So riecht Glück

Wie riecht das Glück?

Mit Gerüchen heilen? Klingt absurd, funktioniert aber tatsächlich, wie der Erlanger Psychiater Norbert Thürauf tagtäglich erlebt. Er behandelt Menschen, die freudlos sind, therapeutisch mit Duftproben.
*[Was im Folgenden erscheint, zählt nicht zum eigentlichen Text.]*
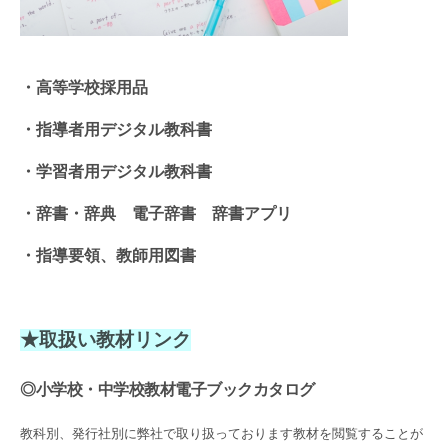
・高等学校採用品
・指導者用デジタル教科書
・学習者用デジタル教科書
・辞書・辞典 電子辞書 辞書アプリ
・指導要領、教師用図書
★取扱い教材リンク
◎小学校・中学校教材電子ブックカタログ
教科別、発行社別に弊社で取り扱っております教材を閲覧することが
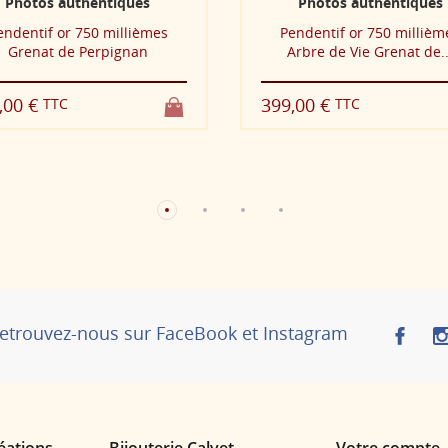
Photos authentiques
Photos authen
Pendentif or 750 millièmes
Pendentif Et
Arbre de Vie Grenat de...
525,00 €
TTC
399,00 €
TTC
etrouvez-nous sur FaceBook et Instagram
éations
Bijouterie Calvet
Votre compte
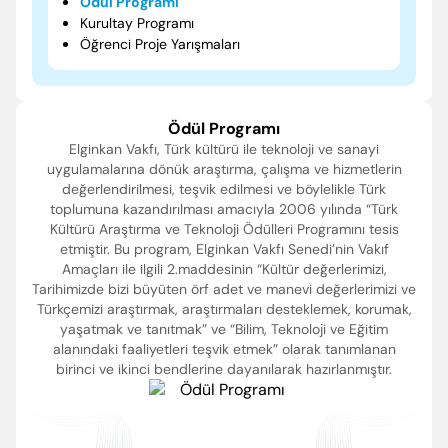
Ödül Programı
Kurultay Programı
Öğrenci Proje Yarışmaları
Ödül Programı
Elginkan Vakfı, Türk kültürü ile teknoloji ve sanayi
uygulamalarına dönük araştırma, çalışma ve hizmetlerin
değerlendirilmesi, teşvik edilmesi ve böylelikle Türk
toplumuna kazandırılması amacıyla 2006 yılında “Türk
Kültürü Araştırma ve Teknoloji Ödülleri Programını tesis
etmiştir. Bu program, Elginkan Vakfı Senedi’nin Vakıf
Amaçları ile ilgili 2.maddesinin “Kültür değerlerimizi,
Tarihimizde bizi büyüten örf adet ve manevi değerlerimizi ve
Türkçemizi araştırmak, araştırmaları desteklemek, korumak,
yaşatmak ve tanıtmak” ve “Bilim, Teknoloji ve Eğitim
alanındaki faaliyetleri teşvik etmek” olarak tanımlanan
birinci ve ikinci bendlerine dayanılarak hazırlanmıştır.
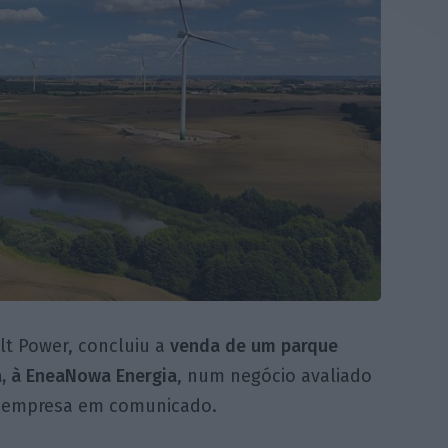
lt Power, concluiu a
venda de um parque
ia, à EneaNowa Energia
, num negócio avaliado
a empresa em comunicado.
Die Frage, wie das Glück riecht, werden Menschen aus verschiedenen Nationen unterschiedlich beantworten. Die meisten Deutschen würden den Geruch von Knoblauch als etwas Unangenehmes beschreiben. Bei Ungarn weckt er jedoch positive Assoziationen. Bei vielen Deutschen rufen Weihnachtsgewürze wie Zimt und Nelken positive Gefühle hervor. Denn zu Weihnachten kommt die Familie zusammen, man hat Zeit für einander. An dieses große Glücksgefühl werden wir erinnert, wenn wir diese Gerüche riechen. Für viele ist das ein großes Glücksgefühl, an das sie die Gewürze erinnern. Aber auch Sommergerüche wie Zitronen oder Sonnenmilch stehen hoch im Kurs.

Sniffin Sticks

So groß wie ein Eddingstift sind die mit Geruchsstoffen gefüllten Plastikhülsen, die Sniffin Sticks. Thürauf hat sie selbst mit entwickelt. Sie enthalten Duftmoleküle, die bei seinen Patienten Erinnerungen und Gefühle hervorrufen. Wer kennt das nicht, wenn man durch die Stadt läuft und plötzlich ein bestimmtes Parfüm riecht, das an eine Person erinnert oder man läuft an einem Restaurant vorbei und es riecht z.B. nach gebratenen Zwiebeln. Sofort werden Erinnerungen und Assoziationen geweckt. Bei manchen Menschen passiert im Kopf vielleicht nichts, andere denken vielleicht an die Großmutter, die immer liebevoll gekocht hat, wenn man aus der Schule gekommen ist. Die Sniffin Sticks enthalten Düfte in sehr konzentrierter Form.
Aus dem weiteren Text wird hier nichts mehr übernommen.